Input data:

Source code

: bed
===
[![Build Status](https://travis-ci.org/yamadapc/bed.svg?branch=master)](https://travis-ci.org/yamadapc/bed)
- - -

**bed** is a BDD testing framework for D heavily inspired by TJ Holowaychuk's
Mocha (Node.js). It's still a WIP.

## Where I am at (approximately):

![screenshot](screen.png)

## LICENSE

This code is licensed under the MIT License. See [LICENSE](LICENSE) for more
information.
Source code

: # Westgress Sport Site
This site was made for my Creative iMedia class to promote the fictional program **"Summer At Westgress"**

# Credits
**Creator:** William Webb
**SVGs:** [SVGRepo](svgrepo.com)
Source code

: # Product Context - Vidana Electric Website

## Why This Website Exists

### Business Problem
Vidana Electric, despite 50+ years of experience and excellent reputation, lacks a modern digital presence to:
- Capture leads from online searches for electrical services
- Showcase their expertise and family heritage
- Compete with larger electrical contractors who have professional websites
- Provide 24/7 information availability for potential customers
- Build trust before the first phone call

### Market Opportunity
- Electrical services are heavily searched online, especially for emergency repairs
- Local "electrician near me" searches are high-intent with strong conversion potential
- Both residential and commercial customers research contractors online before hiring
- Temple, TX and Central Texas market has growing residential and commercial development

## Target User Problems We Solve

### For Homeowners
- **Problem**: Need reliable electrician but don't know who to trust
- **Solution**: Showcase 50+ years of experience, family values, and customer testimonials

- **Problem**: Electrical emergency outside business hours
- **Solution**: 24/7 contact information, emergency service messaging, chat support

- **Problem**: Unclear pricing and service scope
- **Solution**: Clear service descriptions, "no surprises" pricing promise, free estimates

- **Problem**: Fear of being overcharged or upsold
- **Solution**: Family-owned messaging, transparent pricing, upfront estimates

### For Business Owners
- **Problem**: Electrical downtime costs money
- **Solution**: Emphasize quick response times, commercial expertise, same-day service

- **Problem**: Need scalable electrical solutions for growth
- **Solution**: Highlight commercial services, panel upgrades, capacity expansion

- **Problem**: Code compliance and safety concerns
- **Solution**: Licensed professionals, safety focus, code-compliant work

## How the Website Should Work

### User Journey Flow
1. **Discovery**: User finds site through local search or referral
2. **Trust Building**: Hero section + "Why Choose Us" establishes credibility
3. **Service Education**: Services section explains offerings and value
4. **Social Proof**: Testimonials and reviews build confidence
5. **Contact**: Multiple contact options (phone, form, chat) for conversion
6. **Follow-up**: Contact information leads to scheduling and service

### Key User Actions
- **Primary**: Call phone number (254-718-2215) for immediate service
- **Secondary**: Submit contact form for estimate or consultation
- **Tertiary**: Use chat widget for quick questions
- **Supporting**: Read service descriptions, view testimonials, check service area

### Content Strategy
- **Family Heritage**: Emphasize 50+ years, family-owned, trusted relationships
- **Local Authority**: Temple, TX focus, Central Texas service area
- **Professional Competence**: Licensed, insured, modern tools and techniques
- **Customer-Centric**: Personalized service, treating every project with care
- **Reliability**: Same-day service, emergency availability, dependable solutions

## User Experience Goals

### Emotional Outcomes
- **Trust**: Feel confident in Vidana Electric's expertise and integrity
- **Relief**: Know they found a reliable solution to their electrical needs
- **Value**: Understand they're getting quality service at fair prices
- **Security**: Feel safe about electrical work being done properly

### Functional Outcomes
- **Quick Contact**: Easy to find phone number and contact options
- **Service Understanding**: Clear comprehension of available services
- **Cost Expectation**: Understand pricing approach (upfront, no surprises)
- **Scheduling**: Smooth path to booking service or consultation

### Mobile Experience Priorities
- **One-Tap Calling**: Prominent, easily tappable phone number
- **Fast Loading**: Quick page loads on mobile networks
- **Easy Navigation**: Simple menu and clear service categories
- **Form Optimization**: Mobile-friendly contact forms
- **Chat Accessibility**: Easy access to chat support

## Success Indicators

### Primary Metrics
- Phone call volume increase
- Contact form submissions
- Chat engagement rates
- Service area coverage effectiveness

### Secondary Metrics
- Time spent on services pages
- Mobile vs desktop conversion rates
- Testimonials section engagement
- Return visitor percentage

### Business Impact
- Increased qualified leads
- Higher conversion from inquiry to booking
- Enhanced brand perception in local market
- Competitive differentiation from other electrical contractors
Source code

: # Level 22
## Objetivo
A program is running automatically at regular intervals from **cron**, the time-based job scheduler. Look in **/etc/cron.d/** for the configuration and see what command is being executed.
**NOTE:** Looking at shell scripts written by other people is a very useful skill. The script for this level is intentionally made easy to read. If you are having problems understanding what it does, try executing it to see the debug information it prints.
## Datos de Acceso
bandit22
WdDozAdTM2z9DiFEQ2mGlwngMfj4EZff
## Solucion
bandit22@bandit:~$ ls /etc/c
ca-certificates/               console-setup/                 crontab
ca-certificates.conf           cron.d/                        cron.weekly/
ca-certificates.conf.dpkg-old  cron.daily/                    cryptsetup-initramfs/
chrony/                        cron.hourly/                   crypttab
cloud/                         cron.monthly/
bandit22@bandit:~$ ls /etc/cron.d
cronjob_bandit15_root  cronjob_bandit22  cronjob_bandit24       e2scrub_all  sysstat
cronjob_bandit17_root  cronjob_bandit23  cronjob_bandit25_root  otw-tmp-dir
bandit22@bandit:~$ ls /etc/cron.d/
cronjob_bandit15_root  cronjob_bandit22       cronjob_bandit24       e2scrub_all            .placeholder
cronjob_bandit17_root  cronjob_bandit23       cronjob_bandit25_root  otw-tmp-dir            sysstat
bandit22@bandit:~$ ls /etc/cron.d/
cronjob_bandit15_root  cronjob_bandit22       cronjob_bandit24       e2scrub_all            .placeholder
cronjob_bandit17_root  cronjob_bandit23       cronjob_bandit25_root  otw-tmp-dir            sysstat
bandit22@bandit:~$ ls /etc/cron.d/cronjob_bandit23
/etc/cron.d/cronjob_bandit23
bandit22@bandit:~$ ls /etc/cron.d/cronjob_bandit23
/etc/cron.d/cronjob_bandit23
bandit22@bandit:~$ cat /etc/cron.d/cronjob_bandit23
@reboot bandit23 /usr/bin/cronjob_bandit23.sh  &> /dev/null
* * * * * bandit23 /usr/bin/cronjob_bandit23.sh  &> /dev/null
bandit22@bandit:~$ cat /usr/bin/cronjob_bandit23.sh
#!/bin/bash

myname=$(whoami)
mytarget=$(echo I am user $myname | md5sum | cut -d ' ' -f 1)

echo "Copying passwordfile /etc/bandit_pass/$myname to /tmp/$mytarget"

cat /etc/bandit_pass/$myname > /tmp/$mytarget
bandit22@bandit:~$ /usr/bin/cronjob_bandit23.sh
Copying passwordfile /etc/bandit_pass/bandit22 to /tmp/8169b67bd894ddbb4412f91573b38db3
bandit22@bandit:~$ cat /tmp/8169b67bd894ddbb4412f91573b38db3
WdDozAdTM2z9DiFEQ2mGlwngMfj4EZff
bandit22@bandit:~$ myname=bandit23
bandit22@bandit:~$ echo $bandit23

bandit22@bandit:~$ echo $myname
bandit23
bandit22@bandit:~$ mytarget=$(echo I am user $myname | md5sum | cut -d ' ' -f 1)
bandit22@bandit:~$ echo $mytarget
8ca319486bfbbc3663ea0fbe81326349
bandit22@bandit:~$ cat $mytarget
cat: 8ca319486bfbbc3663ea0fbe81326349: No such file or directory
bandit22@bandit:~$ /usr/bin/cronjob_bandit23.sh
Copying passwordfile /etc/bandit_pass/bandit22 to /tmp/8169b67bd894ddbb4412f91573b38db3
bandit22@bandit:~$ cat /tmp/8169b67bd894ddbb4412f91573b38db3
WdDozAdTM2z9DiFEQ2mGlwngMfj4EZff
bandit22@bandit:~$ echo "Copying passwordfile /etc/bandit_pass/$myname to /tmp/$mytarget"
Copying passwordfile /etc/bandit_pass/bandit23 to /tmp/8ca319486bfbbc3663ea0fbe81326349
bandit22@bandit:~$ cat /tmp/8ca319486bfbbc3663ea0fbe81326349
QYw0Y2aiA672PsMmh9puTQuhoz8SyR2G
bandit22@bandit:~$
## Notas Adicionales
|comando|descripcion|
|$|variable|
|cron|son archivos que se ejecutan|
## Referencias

Work to complete:
Rewrite everything from the first line down to the line containing "- **Solution**: 24/7", swapping "WIP" for "work in progress" and leaving the rest unchanged.

Task solution:
Source code

: bed
===
[![Build Status](https://travis-ci.org/yamadapc/bed.svg?branch=master)](https://travis-ci.org/yamadapc/bed)
- - -

**bed** is a BDD testing framework for D heavily inspired by TJ Holowaychuk's
Mocha (Node.js). It's still a work in progress.

## Where I am at (approximately):

![screenshot](screen.png)

## LICENSE

This code is licensed under the MIT License. See [LICENSE](LICENSE) for more
information.
Source code

: # Westgress Sport Site
This site was made for my Creative iMedia class to promote the fictional program **"Summer At Westgress"**

# Credits
**Creator:** William Webb
**SVGs:** [SVGRepo](svgrepo.com)
Source code

: # Product Context - Vidana Electric Website

## Why This Website Exists

### Business Problem
Vidana Electric, despite 50+ years of experience and excellent reputation, lacks a modern digital presence to:
- Capture leads from online searches for electrical services
- Showcase their expertise and family heritage
- Compete with larger electrical contractors who have professional websites
- Provide 24/7 information availability for potential customers
- Build trust before the first phone call

### Market Opportunity
- Electrical services are heavily searched online, especially for emergency repairs
- Local "electrician near me" searches are high-intent with strong conversion potential
- Both residential and commercial customers research contractors online before hiring
- Temple, TX and Central Texas market has growing residential and commercial development

## Target User Problems We Solve

### For Homeowners
- **Problem**: Need reliable electrician but don't know who to trust
- **Solution**: Showcase 50+ years of experience, family values, and customer testimonials

- **Problem**: Electrical emergency outside business hours
- **Solution**: 24/7 contact information, emergency service messaging, chat support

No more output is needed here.